Data extracts -
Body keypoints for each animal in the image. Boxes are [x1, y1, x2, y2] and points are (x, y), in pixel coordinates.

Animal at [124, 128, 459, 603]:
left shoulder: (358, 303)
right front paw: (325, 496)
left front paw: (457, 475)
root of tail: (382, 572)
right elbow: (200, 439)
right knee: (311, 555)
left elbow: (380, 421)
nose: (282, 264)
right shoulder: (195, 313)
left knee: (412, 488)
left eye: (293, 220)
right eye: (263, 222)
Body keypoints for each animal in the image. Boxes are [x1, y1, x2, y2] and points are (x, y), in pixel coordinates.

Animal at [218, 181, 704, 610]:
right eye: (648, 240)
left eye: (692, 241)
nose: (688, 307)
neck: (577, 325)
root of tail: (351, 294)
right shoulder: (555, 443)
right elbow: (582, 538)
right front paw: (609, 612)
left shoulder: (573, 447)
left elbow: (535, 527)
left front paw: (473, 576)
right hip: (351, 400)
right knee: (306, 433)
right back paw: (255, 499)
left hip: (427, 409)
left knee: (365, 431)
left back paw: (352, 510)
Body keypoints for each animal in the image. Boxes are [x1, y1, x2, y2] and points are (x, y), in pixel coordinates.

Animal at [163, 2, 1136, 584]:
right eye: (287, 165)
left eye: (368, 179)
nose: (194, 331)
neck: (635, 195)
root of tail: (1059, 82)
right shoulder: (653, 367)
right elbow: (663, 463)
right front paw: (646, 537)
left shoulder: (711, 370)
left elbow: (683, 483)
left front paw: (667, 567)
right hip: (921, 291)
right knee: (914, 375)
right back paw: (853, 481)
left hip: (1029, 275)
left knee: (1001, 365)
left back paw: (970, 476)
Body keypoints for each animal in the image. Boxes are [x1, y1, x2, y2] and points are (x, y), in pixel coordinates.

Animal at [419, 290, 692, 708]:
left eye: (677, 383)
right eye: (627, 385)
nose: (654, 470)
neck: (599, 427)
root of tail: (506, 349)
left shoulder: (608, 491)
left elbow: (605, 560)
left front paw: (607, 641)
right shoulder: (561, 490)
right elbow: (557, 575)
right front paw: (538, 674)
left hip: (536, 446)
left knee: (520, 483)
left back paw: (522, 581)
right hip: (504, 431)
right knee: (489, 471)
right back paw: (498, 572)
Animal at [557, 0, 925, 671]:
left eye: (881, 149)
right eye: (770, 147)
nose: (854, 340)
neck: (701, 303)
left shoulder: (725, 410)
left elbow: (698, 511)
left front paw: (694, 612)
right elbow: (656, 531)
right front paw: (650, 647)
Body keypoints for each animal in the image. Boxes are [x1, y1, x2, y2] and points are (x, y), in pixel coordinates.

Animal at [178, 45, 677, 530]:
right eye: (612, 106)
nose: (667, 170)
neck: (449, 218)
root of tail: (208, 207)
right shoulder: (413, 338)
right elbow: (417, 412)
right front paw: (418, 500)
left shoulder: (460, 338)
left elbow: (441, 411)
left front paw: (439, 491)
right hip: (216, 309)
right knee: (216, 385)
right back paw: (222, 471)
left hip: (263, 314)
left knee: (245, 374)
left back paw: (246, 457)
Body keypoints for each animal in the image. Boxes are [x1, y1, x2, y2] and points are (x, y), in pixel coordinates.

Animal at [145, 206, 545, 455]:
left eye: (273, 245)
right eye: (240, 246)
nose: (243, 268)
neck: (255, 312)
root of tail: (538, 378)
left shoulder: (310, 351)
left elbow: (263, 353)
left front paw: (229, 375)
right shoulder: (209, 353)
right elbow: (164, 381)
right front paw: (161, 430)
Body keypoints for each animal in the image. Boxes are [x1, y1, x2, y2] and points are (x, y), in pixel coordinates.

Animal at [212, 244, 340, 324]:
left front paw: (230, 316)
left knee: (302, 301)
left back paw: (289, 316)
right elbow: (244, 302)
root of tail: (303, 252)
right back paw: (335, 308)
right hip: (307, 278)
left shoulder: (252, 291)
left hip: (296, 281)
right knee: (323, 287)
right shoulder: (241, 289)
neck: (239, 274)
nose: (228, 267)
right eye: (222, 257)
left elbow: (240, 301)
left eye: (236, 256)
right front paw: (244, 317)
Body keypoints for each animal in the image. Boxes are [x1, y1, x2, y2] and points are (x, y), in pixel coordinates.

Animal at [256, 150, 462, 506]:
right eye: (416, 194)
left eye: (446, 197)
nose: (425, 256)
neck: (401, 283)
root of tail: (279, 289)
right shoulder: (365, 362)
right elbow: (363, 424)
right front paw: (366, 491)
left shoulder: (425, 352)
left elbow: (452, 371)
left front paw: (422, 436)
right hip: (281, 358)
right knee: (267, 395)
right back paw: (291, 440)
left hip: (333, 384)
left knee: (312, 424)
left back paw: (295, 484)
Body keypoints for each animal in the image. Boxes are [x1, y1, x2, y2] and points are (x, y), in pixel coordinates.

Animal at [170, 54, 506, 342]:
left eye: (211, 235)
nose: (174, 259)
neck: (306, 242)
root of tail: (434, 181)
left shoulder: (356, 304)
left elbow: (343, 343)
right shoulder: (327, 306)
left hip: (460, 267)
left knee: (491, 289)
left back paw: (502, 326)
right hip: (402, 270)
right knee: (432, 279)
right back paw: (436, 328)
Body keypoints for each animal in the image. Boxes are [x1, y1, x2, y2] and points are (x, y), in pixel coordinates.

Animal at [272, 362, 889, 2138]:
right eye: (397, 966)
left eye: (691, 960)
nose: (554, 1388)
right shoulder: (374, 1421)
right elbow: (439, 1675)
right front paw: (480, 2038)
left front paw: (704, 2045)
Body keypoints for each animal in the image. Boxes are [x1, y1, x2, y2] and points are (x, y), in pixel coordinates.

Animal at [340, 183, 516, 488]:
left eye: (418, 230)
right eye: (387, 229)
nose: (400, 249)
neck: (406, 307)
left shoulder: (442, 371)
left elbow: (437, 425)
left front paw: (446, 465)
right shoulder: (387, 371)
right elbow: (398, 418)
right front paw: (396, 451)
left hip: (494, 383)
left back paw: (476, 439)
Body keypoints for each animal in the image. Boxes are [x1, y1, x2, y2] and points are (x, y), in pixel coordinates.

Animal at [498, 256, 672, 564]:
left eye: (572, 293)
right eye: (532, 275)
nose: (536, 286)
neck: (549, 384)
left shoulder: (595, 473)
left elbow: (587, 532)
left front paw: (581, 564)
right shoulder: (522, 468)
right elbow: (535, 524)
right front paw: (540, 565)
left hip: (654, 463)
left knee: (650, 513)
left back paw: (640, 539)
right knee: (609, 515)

Task brief -
Could you copy every record above exactly as written?

Answer to this problem -
Body keypoints for each animal in the image. Boxes are [x1, y1, x2, y2] and points are (x, y), in pixel coordinates.

Animal at [124, 128, 459, 603]:
left shoulder: (358, 303)
right front paw: (325, 496)
left front paw: (457, 475)
root of tail: (382, 572)
right elbow: (200, 439)
right knee: (311, 555)
left elbow: (380, 421)
nose: (282, 264)
right shoulder: (195, 313)
left knee: (412, 488)
left eye: (293, 220)
right eye: (263, 222)
Body keypoints for each animal in the image. Boxes are [x1, y1, x2, y2] and points are (x, y), in pixel coordinates.

Animal at [218, 181, 704, 610]:
right eye: (648, 240)
left eye: (692, 241)
nose: (688, 307)
neck: (577, 325)
root of tail: (351, 294)
right shoulder: (555, 443)
right elbow: (582, 538)
right front paw: (609, 612)
left shoulder: (573, 447)
left elbow: (535, 527)
left front paw: (473, 576)
right hip: (351, 400)
right knee: (306, 433)
right back paw: (255, 499)
left hip: (427, 409)
left knee: (365, 431)
left back paw: (352, 510)
Body keypoints for each animal in the image. Boxes are [x1, y1, x2, y2] and points are (x, y), in pixel coordinates.

Animal at [163, 2, 1136, 584]:
right eye: (287, 165)
left eye: (368, 179)
nose: (194, 331)
neck: (635, 195)
root of tail: (1059, 82)
right shoulder: (653, 367)
right elbow: (663, 463)
right front paw: (646, 537)
left shoulder: (711, 370)
left elbow: (683, 483)
left front paw: (667, 567)
right hip: (921, 291)
right knee: (914, 375)
right back paw: (853, 481)
left hip: (1029, 275)
left knee: (1001, 365)
left back paw: (970, 476)
Body keypoints for each animal in the image. Boxes are [x1, y1, x2, y2] and points are (x, y), in pixel coordinates.

Animal at [419, 290, 692, 708]:
left eye: (677, 383)
right eye: (627, 385)
nose: (654, 470)
neck: (599, 427)
root of tail: (506, 349)
left shoulder: (608, 491)
left elbow: (605, 560)
left front paw: (607, 641)
right shoulder: (561, 490)
right elbow: (557, 575)
right front paw: (538, 674)
left hip: (536, 446)
left knee: (520, 483)
left back paw: (522, 581)
right hip: (504, 431)
right knee: (489, 471)
right back paw: (498, 572)
Animal at [557, 0, 925, 671]:
left eye: (881, 149)
right eye: (770, 147)
nose: (854, 340)
neck: (701, 303)
left shoulder: (725, 410)
left elbow: (698, 511)
left front paw: (694, 612)
right elbow: (656, 531)
right front paw: (650, 647)
Body keypoints for each animal in the image. Boxes are [x1, y1, x2, y2] and points are (x, y), in pixel coordinates.

Animal at [178, 45, 677, 530]:
right eye: (612, 106)
nose: (667, 170)
neck: (449, 218)
root of tail: (208, 207)
right shoulder: (413, 338)
right elbow: (417, 412)
right front paw: (418, 500)
left shoulder: (460, 338)
left elbow: (441, 411)
left front paw: (439, 491)
right hip: (216, 309)
right knee: (216, 385)
right back paw: (222, 471)
left hip: (263, 314)
left knee: (245, 374)
left back paw: (246, 457)
Body keypoints for each animal in the image. Boxes are [x1, y1, x2, y2] and points are (x, y), in pixel coordinates.

Animal at [145, 206, 545, 455]:
left eye: (273, 245)
right eye: (240, 246)
nose: (243, 268)
neck: (255, 312)
root of tail: (538, 378)
left shoulder: (310, 351)
left elbow: (263, 353)
left front paw: (229, 375)
right shoulder: (209, 353)
right elbow: (164, 381)
right front paw: (161, 430)
Body keypoints for each animal in the image. Boxes are [x1, y1, x2, y2] and points are (x, y), in pixel coordinates.

Animal at [212, 244, 340, 324]:
left front paw: (230, 316)
left knee: (302, 301)
left back paw: (289, 316)
right elbow: (244, 302)
root of tail: (303, 252)
right back paw: (335, 308)
right hip: (307, 278)
left shoulder: (252, 291)
left hip: (296, 281)
right knee: (323, 287)
right shoulder: (241, 289)
neck: (239, 274)
nose: (228, 267)
right eye: (222, 257)
left elbow: (240, 301)
left eye: (236, 256)
right front paw: (244, 317)
Body keypoints for each animal in the image. Boxes are [x1, y1, x2, y2] and points are (x, y), in pixel coordinates.

Animal at [256, 150, 462, 506]:
right eye: (416, 194)
left eye: (446, 197)
nose: (425, 256)
neck: (401, 283)
root of tail: (279, 289)
right shoulder: (365, 362)
right elbow: (363, 424)
right front paw: (366, 491)
left shoulder: (425, 352)
left elbow: (452, 371)
left front paw: (422, 436)
right hip: (281, 358)
right knee: (267, 395)
right back paw: (291, 440)
left hip: (333, 384)
left knee: (312, 424)
left back paw: (295, 484)
Body keypoints for each animal in the image. Boxes are [x1, y1, x2, y2] and points are (x, y), in pixel coordinates.

Animal at [170, 54, 506, 342]:
left eye: (211, 235)
nose: (174, 259)
neck: (306, 242)
root of tail: (434, 181)
left shoulder: (356, 304)
left elbow: (343, 343)
right shoulder: (327, 306)
left hip: (460, 267)
left knee: (491, 289)
left back paw: (502, 326)
right hip: (402, 270)
right knee: (432, 279)
right back paw: (436, 328)
Body keypoints for each animal in the image. Boxes are [x1, y1, x2, y2] and points are (x, y), in pixel coordinates.

Animal at [272, 362, 889, 2138]:
right eye: (397, 966)
left eye: (691, 960)
nose: (554, 1388)
right shoulder: (374, 1421)
right elbow: (439, 1675)
right front paw: (480, 2038)
left front paw: (704, 2045)
Body keypoints for each animal in the image. Boxes are [x1, y1, x2, y2] and points are (x, y), in pixel coordinates.

Animal at [340, 183, 516, 488]:
left eye: (418, 230)
right eye: (387, 229)
nose: (400, 249)
neck: (406, 307)
left shoulder: (442, 371)
left elbow: (437, 425)
left front paw: (446, 465)
right shoulder: (387, 371)
right elbow: (398, 418)
right front paw: (396, 451)
left hip: (494, 383)
left back paw: (476, 439)
Body keypoints for each animal in the image. Boxes are [x1, y1, x2, y2] and points are (x, y), in pixel coordinates.

Animal at [498, 256, 672, 564]:
left eye: (572, 293)
right eye: (532, 275)
nose: (536, 286)
neck: (549, 384)
left shoulder: (595, 473)
left elbow: (587, 532)
left front paw: (581, 564)
right shoulder: (522, 468)
right elbow: (535, 524)
right front paw: (540, 565)
left hip: (654, 463)
left knee: (650, 513)
left back paw: (640, 539)
right knee: (609, 515)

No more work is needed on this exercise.